With new technology, including Skype and Video Chat / Conferencing, getting professional therapy and help has gone from something that had to be meticulously scheduled along with often travelling long distances to see a specialist, to something that you can acheive in the comfort of your own home.
From the New York Times:
Since telepsychiatry was introduced decades ago, video conferencing has been an increasingly accepted way to reach patients in hospitals, prisons, veterans' health care facilities and rural clinics - all supervised sites.
But today Skype, and encrypted digital software through third-party sites like CaliforniaLiveVisit.com, have made online private practice accessible for a broader swath of patients, including those who shun office treatment or who simply like the convenience of therapy on the fly.

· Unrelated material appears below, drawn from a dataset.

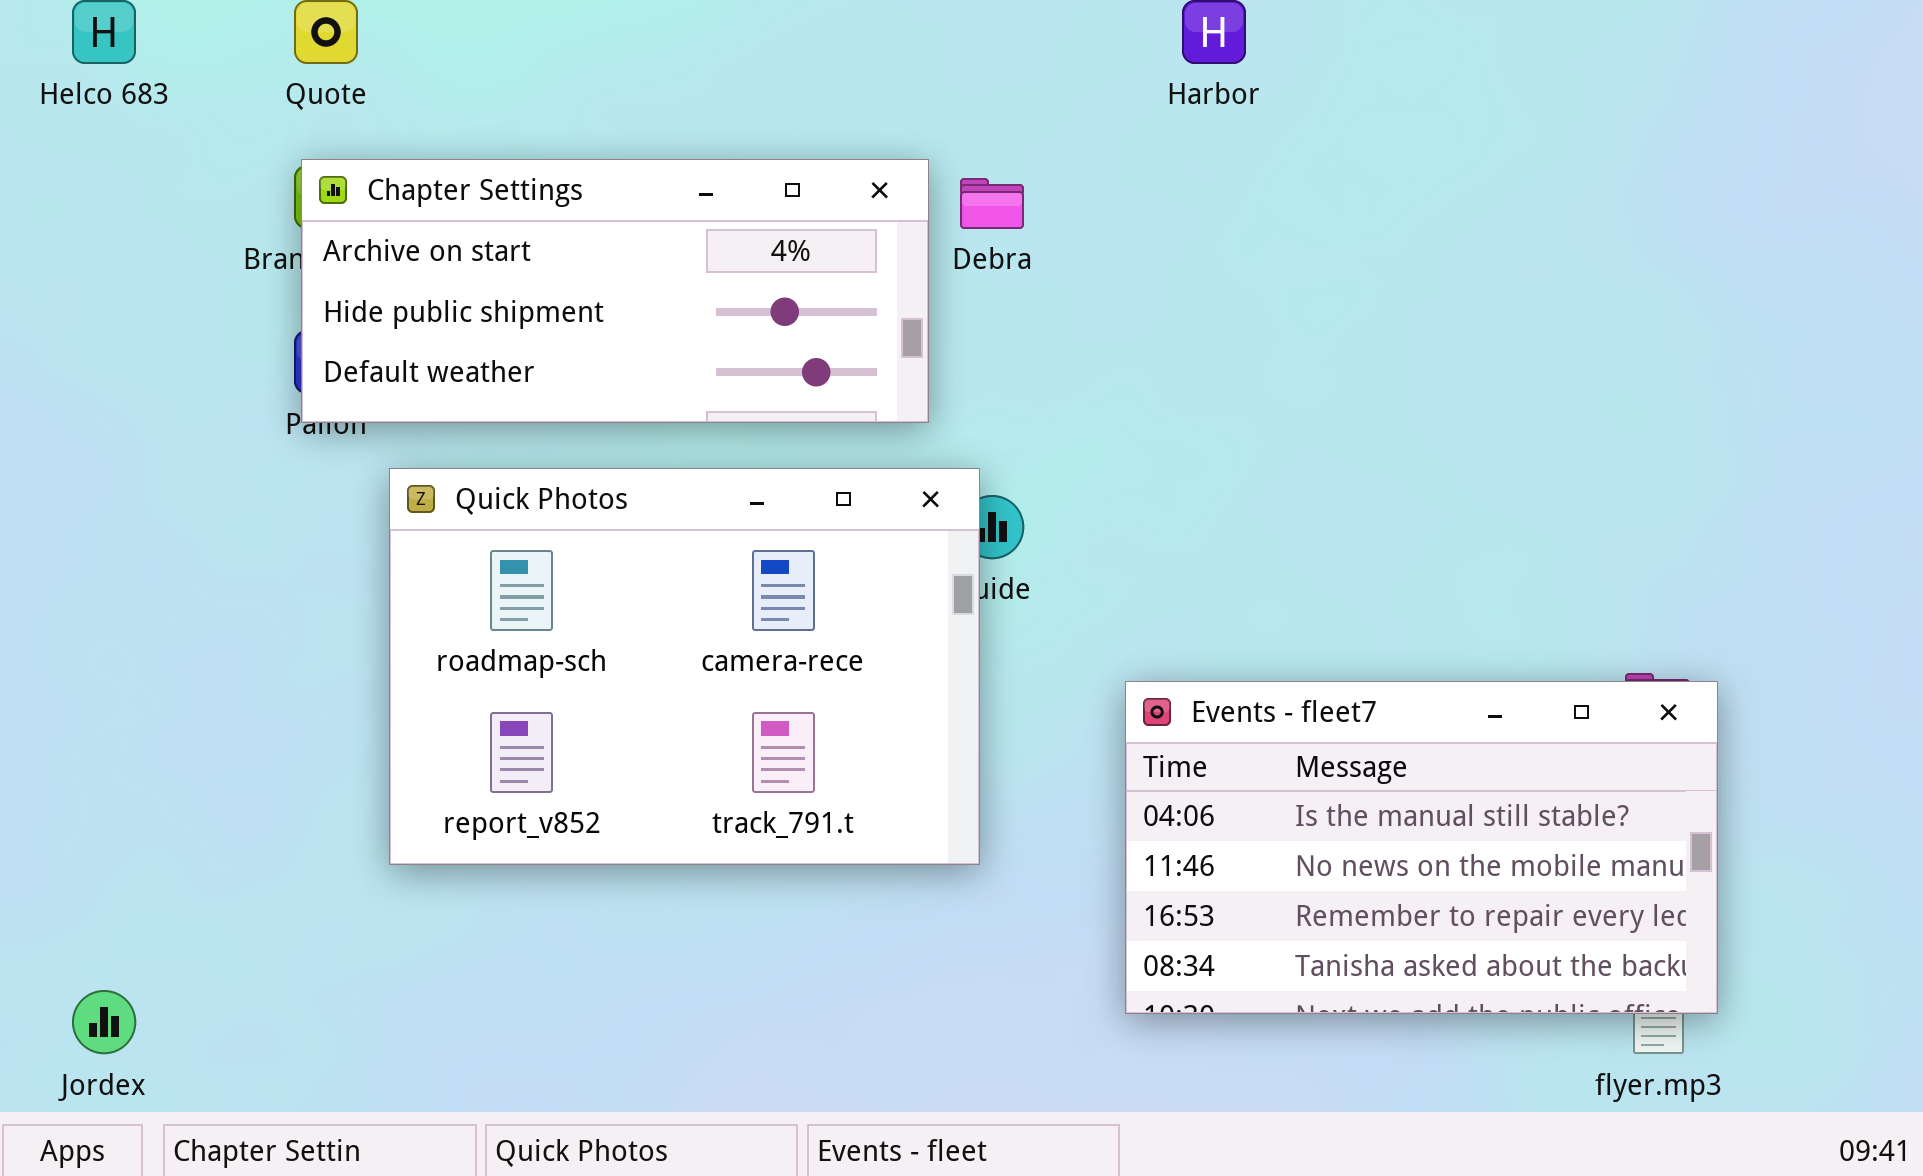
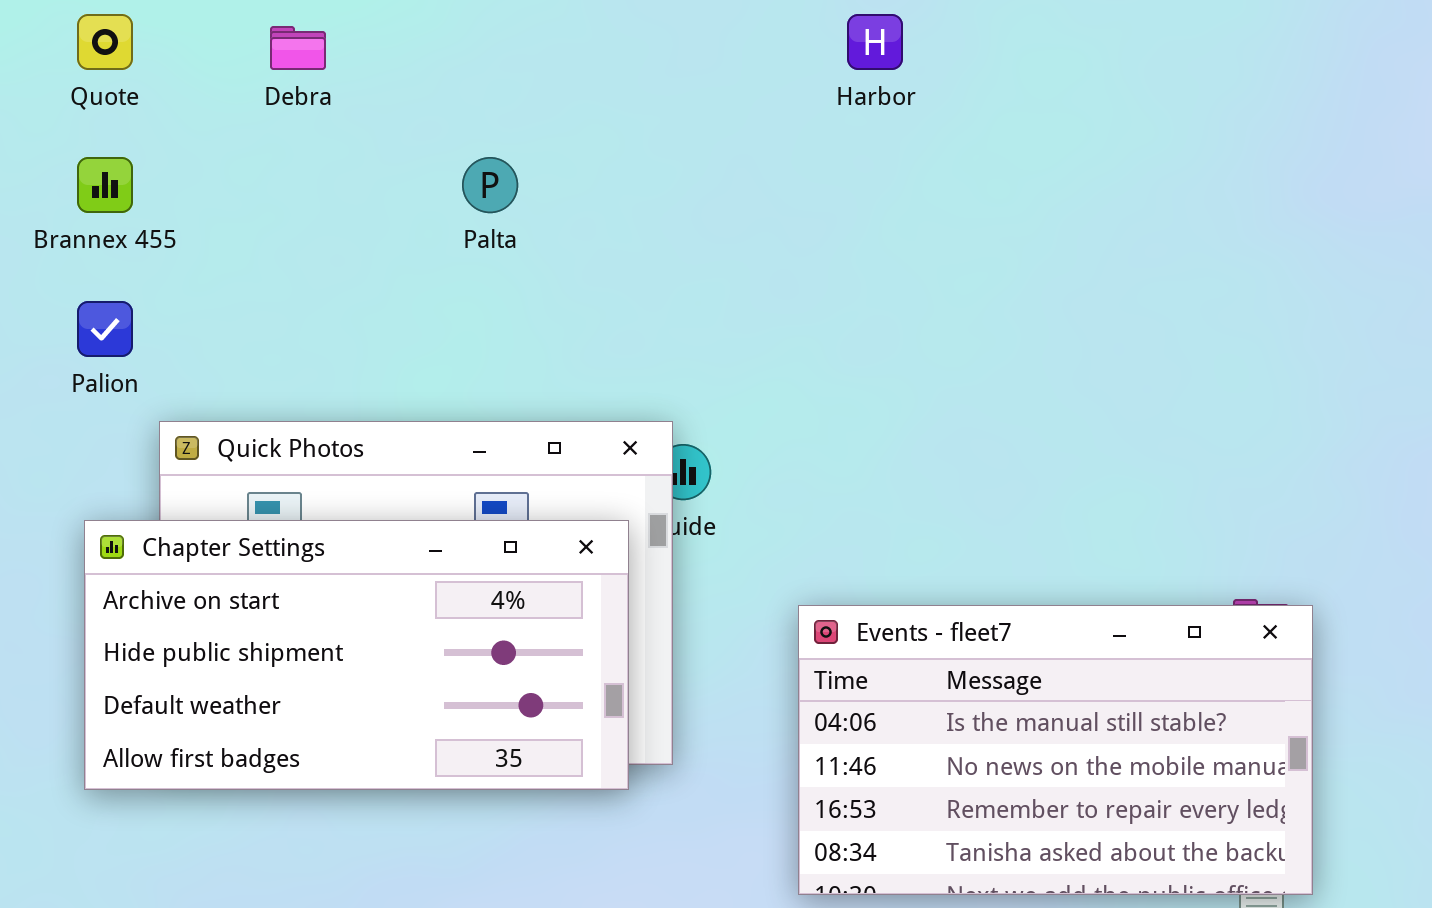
Chapter Settings: [301,159,929,423] -> [84,520,629,790], moved, resized
Debra: [960,178,1024,229] -> [270,26,326,70], moved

"In three years, this will take off like a rocket," said Eric A. Harris, a lawyer and psychologist who consults with the American Psychological Association Insurance Trust. "Everyone will have real-time audiovisual availability. There will be a group of true believers who will think that being in a room with a client is special and you can't replicate that by remote involvement. But a lot of people, especially younger clinicians, will feel there is no basis for thinking this. Still, appropriate professional standards will have to be followed."
The pragmatic benefits are obvious. "No parking necessary!" touts one online therapist. Some therapists charge less for sessions since they, too, can do it from home, saving on gas and office rent. Blizzards, broken legs and business trips no longer cancel appointments. The anxiety of shrink-less August could be, dare one say ... curable?
Ms. Weinblatt came to the approach through geographical necessity. When her therapist moved, she was apprehensive about transferring to the other psychologist in her small town, who would certainly know her prominent ex-boyfriend. So her therapist referred her to another doctor, whose practice was a day's drive away. But he was willing to use Skype with long-distance patients. She was game.
Now she prefers these sessions to the old-fashioned kind.